UPDATE: Senate Majority Leader Mitch McConnell wants to strengthen employers power to limit insurance coverage for anything they have a moral objection to.I guess that will work as long as it’s just some women. I wonder if someone someday will get a bill for an emergency blood transfusion– anathema to Jehovah’s Witnesses (who have a pretty good Biblical reason for that). Mitch Mc Connell has nothing to worry about– he’s got that good government insurance.

Suburban Grrrl at Daily Kos cites legal cases that have arisen around states requirements that employers cover contraception as part of health insurance, and explains why letting religions take undue ‘liberties’ with worker’s health is a form of discrimination…

Catholic Charities appealed a 2006 decision by the Court of Appeals for the State of New York, New York’s highest court, that concluded that the Women’s Health and Wellness Act was a neutral law designed to advance both women’s health and the equal treatment of men and women. That court also held that “when a religious organization chooses to hire non-believers it must, at least to some degree, be prepared to accept neutral regulations imposed to protect those employees’ legitimate interests in doing what their own beliefs permit.”(emphasis mine)

Wow! You won’t hear that on the news, but you can read the rest here.

5 thoughts on “On Taking ‘The Pill’

  1. The difficulty with superficial arguments in complex matters that deal with complex constitutional, religious and societal problems is that they are superficial. And, indeed, there are very deep issues that a superficial President, very challenged intellectually, with superficial ideas about what is good for everyone else, has difficulty confronting. Whatever the real merits are, Mr. Obama has become mired in yet another ideological swamp, from which he cannot extricate himself.

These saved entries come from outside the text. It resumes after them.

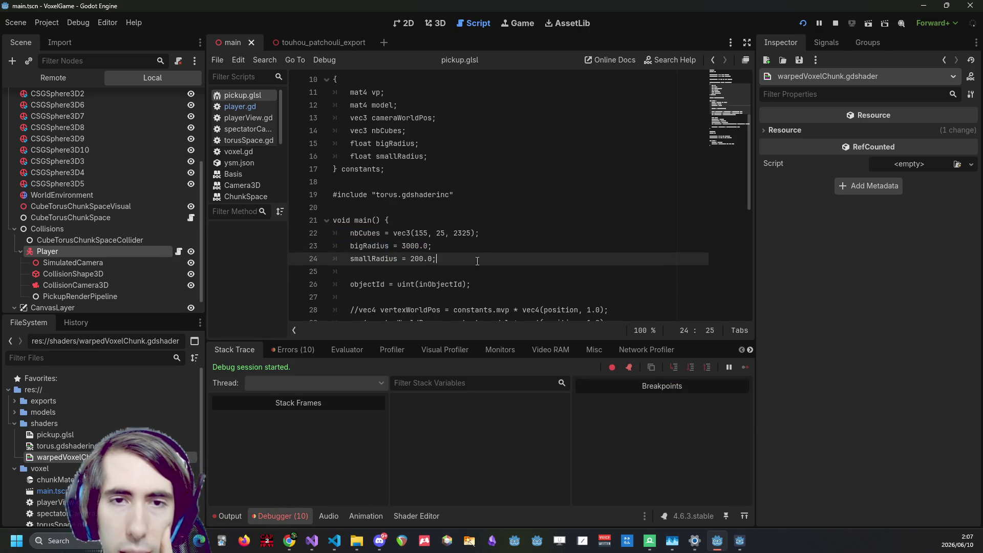
click(350, 233)
key(ctrl+k)
key(Down)
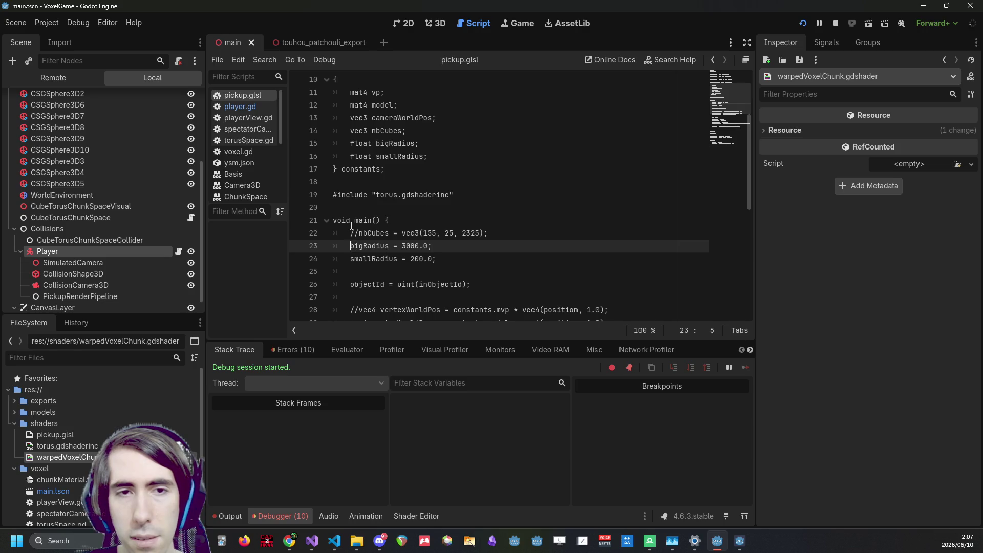
key(ctrl+k)
key(Down)
key(ctrl+k)
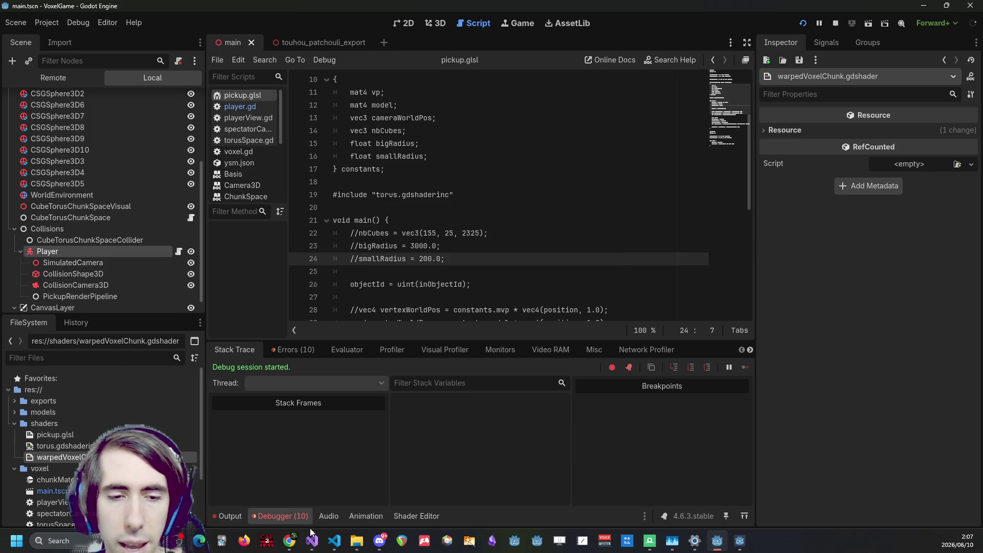
click(311, 533)
click(334, 169)
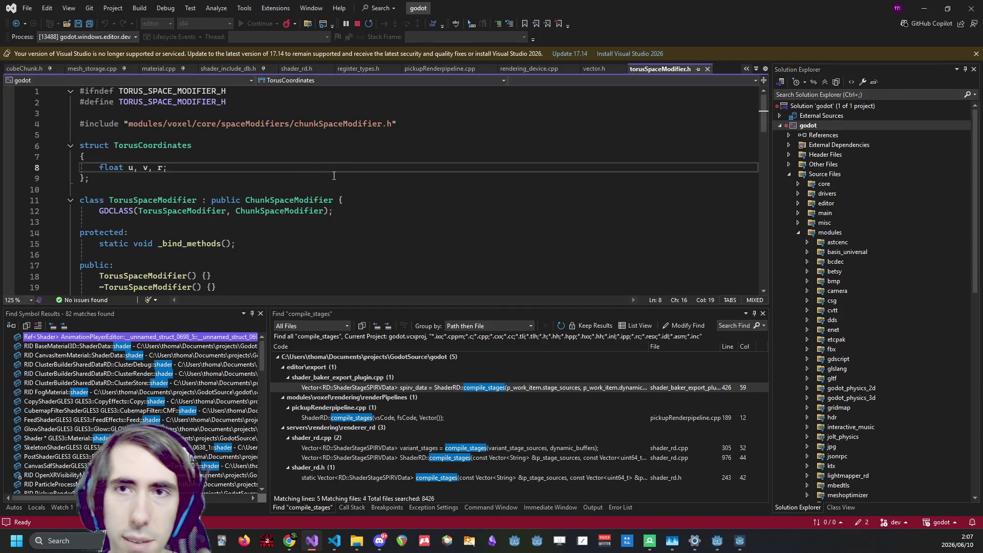
Check the UniformBuffer struct's Projection mvp in pickupRenderpipeline.cpp, then minimize Visual Studio
key(ctrl+Tab)
key(ctrl+Tab)
key(ctrl+Tab)
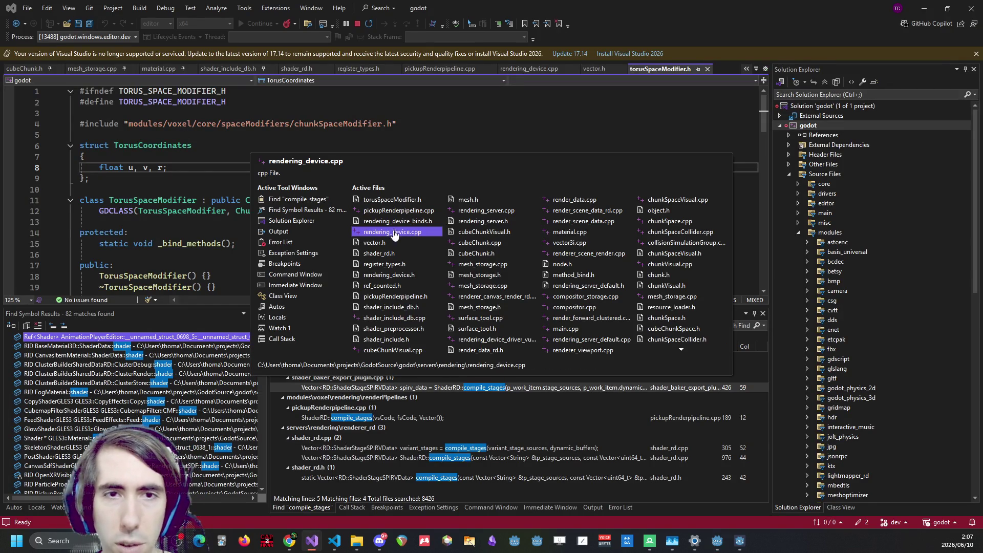
key(Escape)
key(ctrl+Tab)
drag(769, 154, 761, 104)
click(262, 201)
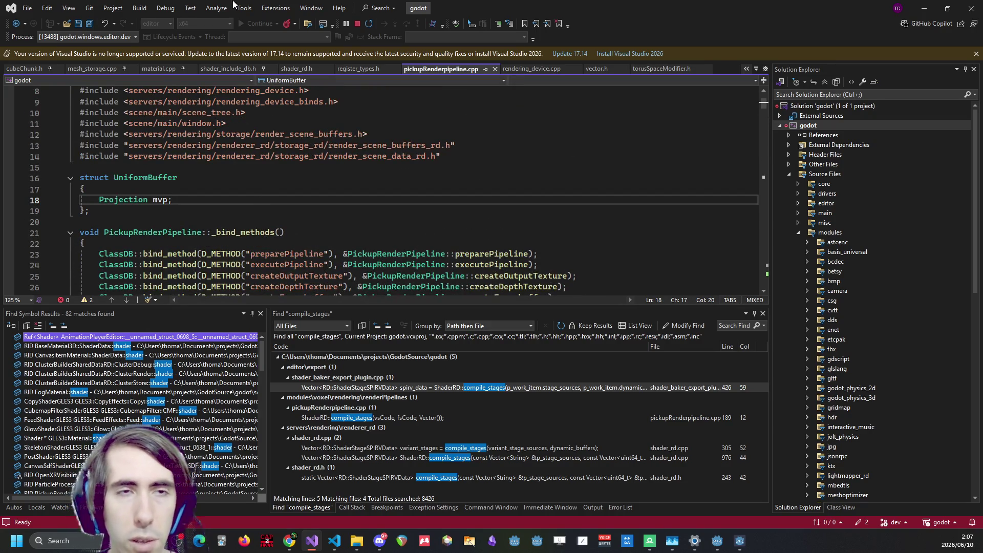
click(924, 8)
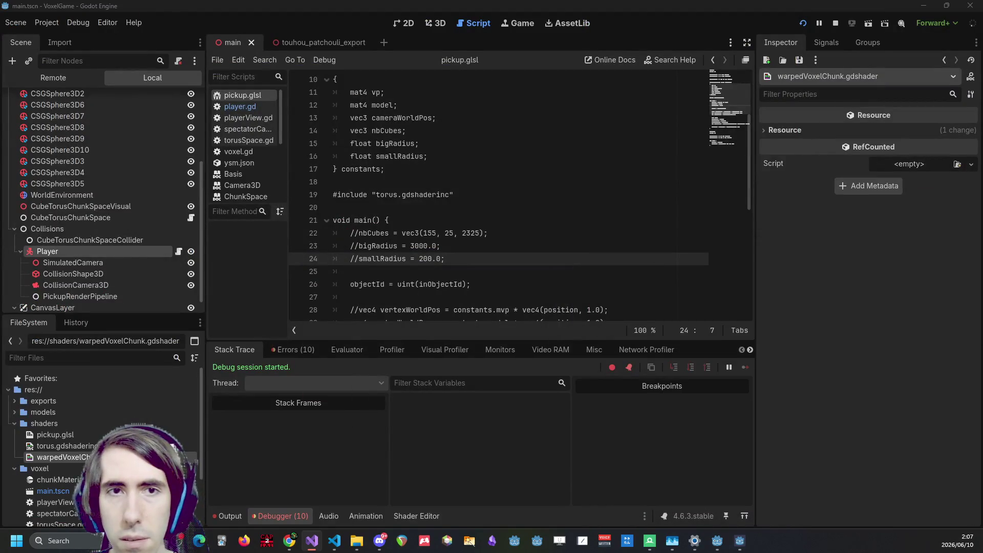
Scroll up through pickupRenderpipeline.cpp in the maximized Visual Studio window
scroll(558, 186, up, 2)
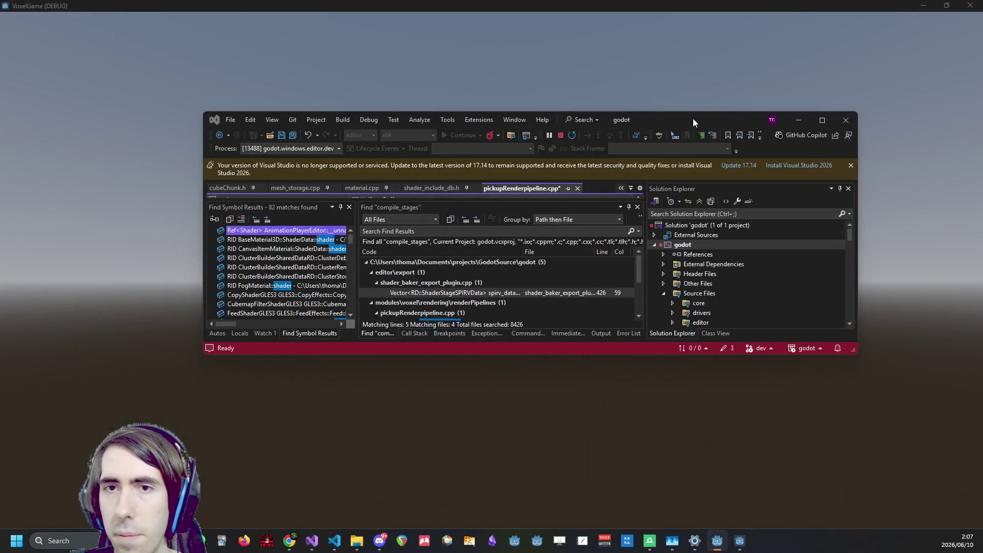
Maximize the code editor and close the running game window
double_click(692, 118)
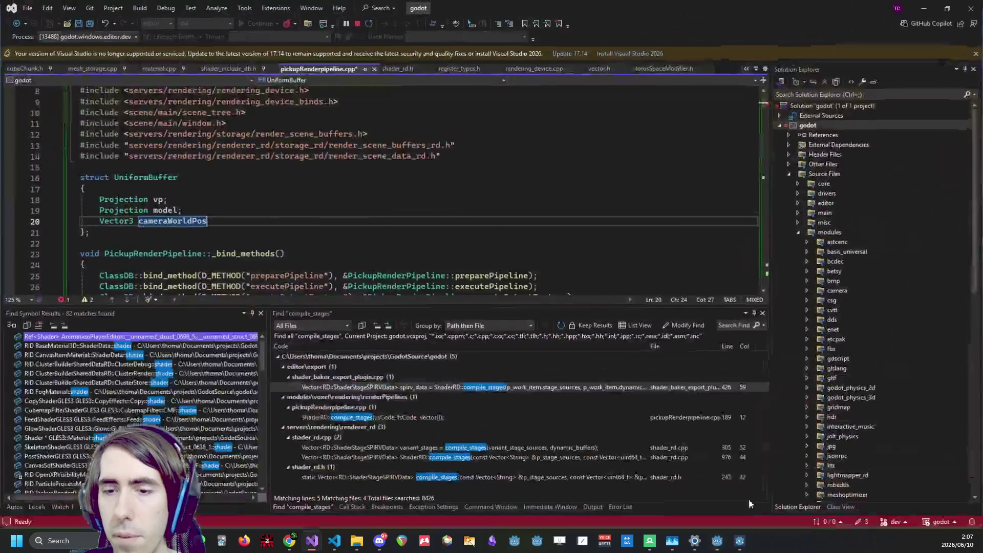
right_click(745, 537)
click(733, 517)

    1. This sounds like something I used to hear when I would point out the harmful consequences of the Catholic Church banning contraception. ‘It’s a mystery’. Too deep and spiritual for us simple health minded people to appreciate.
      The Church can certainly use persuasion, starting with their own members. Picking and choosing health insurance coverage for non-believers has no justification. There’s something called a standard of care– evidence-based health care. The standard of care in obstetrics is for women to be able to maintain good health and space their children when they need to. Just be glad the Scientologists don’t have that much clout in the health care debate.

      1. seriously, what is so brave about a stand of conscience when it’s someone else who takes the consequences?

  2. 2 things:
    First of all, I don’t know on what planet BC is cheap. Mine costs $80 every three months, and that’s just the copay (it’s almost $200 for three months total). Yes, this is a branded pill, but there is a specific medical reason that I take a more expensive pill.

    Second of all, as someone who is morally opposed to most war and violence as well as to the consumption of meat, my tax dollars go to fund weapons as well as subsidies to pork producers. The form of separation of church and state we have in the US does give religion latitude for moral objection that non-religious beliefs do not have. However, it does not give the Catholic church more latitude than other religious beliefs. So it seems to me that until we all get to choose what we pay for based on our religious beliefs, they should have no legal leg to stand on.

    1. thank you. It’s hard to see the same battles having to be fought all over again. I was a kid when Pope Paul banned The Pill– I remember how shocked and dismayed some Catholics were. It was not a sure thing the Church would ban all birth control.
      Banning it for everyone is a reach.